Both Mr. Kibaki, an economist by training, and Mr. Kenyatta have sold themselves as agents for change at this critical juncture for the 30 million Kenyans, about half of whom survive on less than a dollar a day.

Mr. Kenyatta, who is 42 and a relative political novice, calls himself “a fresh start.” Mr. Kibaki’s campaign commercials get right at the central issue of corruption and promise “a clean slate.”

The candidates agree that Kenya’s economy is on its knees, that corruption has reached from the highest offices in the land to police officers on the beat and that crime is so out of control that it has scared away many tourists.

Both men also belong to the Kikuyu, Kenya’s main tribe. But unlike Mr. Kibaki, who is a Ugandan- and London-educated economist, Mr. Kenyatta is an American-educated businessman who has not spent his entire career in politics. He speaks of the importance of bringing Kenya into a high-tech world.

“It is my generation that controls the economies of the world and has embraced new advances in new technology,” Mr. Kenyatta told supporters at a campaign rally on Christmas Day. He dismissed Mr. Kibaki, who helped found the Kenyan African National Union, known as KANU, before it led Kenya to independence, and other opposition leaders of being part of “a generation of yesterday.”

But Mr. Kenyatta had an impediment in this campaign in the form of Mr. Moi. No matter how hard Mr. Kenyatta tried to proclaim himself his own man, voters could not forget that the departing president handpicked him as his candidate and spoke openly of being around to assist him once he was elected president.
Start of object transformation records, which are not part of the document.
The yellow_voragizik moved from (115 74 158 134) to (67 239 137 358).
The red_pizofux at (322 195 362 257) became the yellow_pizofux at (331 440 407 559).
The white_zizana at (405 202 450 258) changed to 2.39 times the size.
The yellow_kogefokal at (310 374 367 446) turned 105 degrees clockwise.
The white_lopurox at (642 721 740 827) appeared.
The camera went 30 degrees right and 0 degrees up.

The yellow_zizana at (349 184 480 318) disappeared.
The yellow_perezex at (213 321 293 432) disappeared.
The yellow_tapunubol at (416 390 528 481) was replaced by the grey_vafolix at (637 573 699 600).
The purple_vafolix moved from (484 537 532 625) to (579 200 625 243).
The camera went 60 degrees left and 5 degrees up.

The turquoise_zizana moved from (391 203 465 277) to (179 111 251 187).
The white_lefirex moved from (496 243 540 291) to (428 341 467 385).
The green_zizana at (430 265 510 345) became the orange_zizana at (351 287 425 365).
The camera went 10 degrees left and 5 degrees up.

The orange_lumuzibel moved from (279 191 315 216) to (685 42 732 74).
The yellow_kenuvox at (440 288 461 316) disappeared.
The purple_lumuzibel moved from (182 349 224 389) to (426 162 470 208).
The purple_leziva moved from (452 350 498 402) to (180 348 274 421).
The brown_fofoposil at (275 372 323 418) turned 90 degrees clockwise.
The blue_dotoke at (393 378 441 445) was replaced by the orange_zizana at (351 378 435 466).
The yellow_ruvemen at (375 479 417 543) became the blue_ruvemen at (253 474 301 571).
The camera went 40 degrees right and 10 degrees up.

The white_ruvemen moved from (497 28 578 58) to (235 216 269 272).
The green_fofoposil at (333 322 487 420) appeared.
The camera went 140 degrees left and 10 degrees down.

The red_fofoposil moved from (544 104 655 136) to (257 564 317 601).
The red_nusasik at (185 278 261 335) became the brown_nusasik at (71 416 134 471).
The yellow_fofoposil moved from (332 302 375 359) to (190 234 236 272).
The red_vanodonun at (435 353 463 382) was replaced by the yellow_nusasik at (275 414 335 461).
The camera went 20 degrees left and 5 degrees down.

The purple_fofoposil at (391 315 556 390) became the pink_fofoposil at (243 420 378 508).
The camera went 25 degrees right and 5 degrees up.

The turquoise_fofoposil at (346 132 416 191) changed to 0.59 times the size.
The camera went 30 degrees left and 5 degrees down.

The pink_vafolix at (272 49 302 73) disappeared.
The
As Mr. Kibaki’s campaign picked up steam, Mr. Moi hit the countryside to support his protege, who in turn tried to keep a distance from his patron.

“I offer you a completely new approach,” Mr. Kenyatta said during a last round of campaigning this week. He accused Mr. Kibaki and other opposition leaders of offering “continuity with Moi’s and KANU’s ways.”

Mr. Kibaki, who now rails against the abuses of the governing party, wrote the party’s constitution, demanding that the colonial governor release Jomo Kenyatta from detention.

Like most members of the Kikuyu tribe, Kenya’s largest, Mr. Kibaki took the oath of the Mau Mau, the Kikuyu secret society that fought for independence, vowing to do everything he could to end the colonial rule of Kenya, said his stepbrother, Samuel Githinji Kibaki.

“We never thought he’d be vice president, let alone president,” the stepbrother said.

Education proved to be Mr. Kibaki’s ticket out of rural poverty. He did so well at Makerere University in Uganda that he won a scholarship to the London School of Economics. After earning an honors degree in London, Mr. Kibaki taught at Makerere for a year and then became one of the young intellectuals helping to set up an independent Kenya.

Mr. Kibaki rose in the elder Mr. Kenyatta’s administration, becoming his finance minister. He stayed on when Mr. Moi took over, rising to vice president.

President Moi, who has been through scores of ministers and top aides in his time in office, eventually fired him as his No. 2, but Mr. Kibaki stayed on as health minister, speaking out about the dangers of AIDS in the late 1980’s when the disease was beginning to ravage Africa.

In 1991, when Mr. Moi acceded to foreign pressure and opened up Kenya to opposition parties, Mr. Kibaki formed the Democratic Party of Kenya. Over the last decade, he has emerged as the opposition leader with the widest nationwide support.

“Kibaki was in the government when Kenya was still on its feet,” said one of his supporters, John M. Maina, who heads a trade association. “We had jobs. The roads were smooth. Now everybody is suffering.”

Some of the men now in Mr. Kibaki’s coalition were condemning him just months ago as someone who was part of the ugly past of Kenya.

“The economic mess we have in the country today is because of his days of finance minister,” Mr. Odinga, now one of Mr. Kibaki’s strong backers, said of Mr. Kibaki in February, also labeling him “a coward and hypocrite” who should “stop dreaming about ever ruling Kenya.”

Mr. Odinga, who left the ruling party to join the Rainbow Coalition and put his own presidential ambitions on hold, attributes those remarks to the emotions of the campaign trail, and now calls Mr. Kibaki the best man for the difficult job of trying to give a country once ranked among Africa’s brightest hopes a fresh start.